▸ TASK ITEM
Every record below, from the first line to the last, is to be set down again exactly.

▸ RECORDS SHOWN
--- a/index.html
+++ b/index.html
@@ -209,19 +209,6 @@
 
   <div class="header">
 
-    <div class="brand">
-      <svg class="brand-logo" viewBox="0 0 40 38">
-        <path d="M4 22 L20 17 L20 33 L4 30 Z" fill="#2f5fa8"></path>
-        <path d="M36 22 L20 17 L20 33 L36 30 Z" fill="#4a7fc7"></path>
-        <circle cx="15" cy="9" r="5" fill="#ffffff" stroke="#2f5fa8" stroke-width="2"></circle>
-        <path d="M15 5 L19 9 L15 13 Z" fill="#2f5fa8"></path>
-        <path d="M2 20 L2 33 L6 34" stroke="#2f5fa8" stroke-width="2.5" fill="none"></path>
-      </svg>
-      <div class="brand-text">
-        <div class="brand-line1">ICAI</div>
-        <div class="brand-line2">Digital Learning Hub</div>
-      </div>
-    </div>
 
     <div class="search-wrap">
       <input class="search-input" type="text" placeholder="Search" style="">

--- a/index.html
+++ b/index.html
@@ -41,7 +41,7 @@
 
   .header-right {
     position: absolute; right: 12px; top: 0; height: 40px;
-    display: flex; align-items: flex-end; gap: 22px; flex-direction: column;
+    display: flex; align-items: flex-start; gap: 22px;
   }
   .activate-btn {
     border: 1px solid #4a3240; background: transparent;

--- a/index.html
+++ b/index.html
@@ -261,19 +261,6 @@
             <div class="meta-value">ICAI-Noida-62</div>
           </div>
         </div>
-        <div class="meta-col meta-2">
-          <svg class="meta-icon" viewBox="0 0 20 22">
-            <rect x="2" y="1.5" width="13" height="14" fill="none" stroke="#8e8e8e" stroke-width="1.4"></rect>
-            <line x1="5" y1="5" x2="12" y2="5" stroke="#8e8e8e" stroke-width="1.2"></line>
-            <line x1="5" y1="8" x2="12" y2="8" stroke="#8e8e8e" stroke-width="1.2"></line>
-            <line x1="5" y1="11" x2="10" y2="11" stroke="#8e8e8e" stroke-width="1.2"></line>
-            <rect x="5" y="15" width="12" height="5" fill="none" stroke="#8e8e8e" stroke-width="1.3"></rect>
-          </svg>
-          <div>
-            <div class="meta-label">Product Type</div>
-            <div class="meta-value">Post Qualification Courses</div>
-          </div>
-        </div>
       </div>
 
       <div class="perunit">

▸ COMPLETED EXERCISE
--- a/index.html
+++ b/index.html
@@ -209,19 +209,6 @@
 
   <div class="header">
 
-    <div class="brand">
-      <svg class="brand-logo" viewBox="0 0 40 38">
-        <path d="M4 22 L20 17 L20 33 L4 30 Z" fill="#2f5fa8"></path>
-        <path d="M36 22 L20 17 L20 33 L36 30 Z" fill="#4a7fc7"></path>
-        <circle cx="15" cy="9" r="5" fill="#ffffff" stroke="#2f5fa8" stroke-width="2"></circle>
-        <path d="M15 5 L19 9 L15 13 Z" fill="#2f5fa8"></path>
-        <path d="M2 20 L2 33 L6 34" stroke="#2f5fa8" stroke-width="2.5" fill="none"></path>
-      </svg>
-      <div class="brand-text">
-        <div class="brand-line1">ICAI</div>
-        <div class="brand-line2">Digital Learning Hub</div>
-      </div>
-    </div>
 
     <div class="search-wrap">
       <input class="search-input" type="text" placeholder="Search" style="">

--- a/index.html
+++ b/index.html
@@ -41,7 +41,7 @@
 
   .header-right {
     position: absolute; right: 12px; top: 0; height: 40px;
-    display: flex; align-items: flex-end; gap: 22px; flex-direction: column;
+    display: flex; align-items: flex-start; gap: 22px;
   }
   .activate-btn {
     border: 1px solid #4a3240; background: transparent;

--- a/index.html
+++ b/index.html
@@ -261,19 +261,6 @@
             <div class="meta-value">ICAI-Noida-62</div>
           </div>
         </div>
-        <div class="meta-col meta-2">
-          <svg class="meta-icon" viewBox="0 0 20 22">
-            <rect x="2" y="1.5" width="13" height="14" fill="none" stroke="#8e8e8e" stroke-width="1.4"></rect>
-            <line x1="5" y1="5" x2="12" y2="5" stroke="#8e8e8e" stroke-width="1.2"></line>
-            <line x1="5" y1="8" x2="12" y2="8" stroke="#8e8e8e" stroke-width="1.2"></line>
-            <line x1="5" y1="11" x2="10" y2="11" stroke="#8e8e8e" stroke-width="1.2"></line>
-            <rect x="5" y="15" width="12" height="5" fill="none" stroke="#8e8e8e" stroke-width="1.3"></rect>
-          </svg>
-          <div>
-            <div class="meta-label">Product Type</div>
-            <div class="meta-value">Post Qualification Courses</div>
-          </div>
-        </div>
       </div>
 
       <div class="perunit">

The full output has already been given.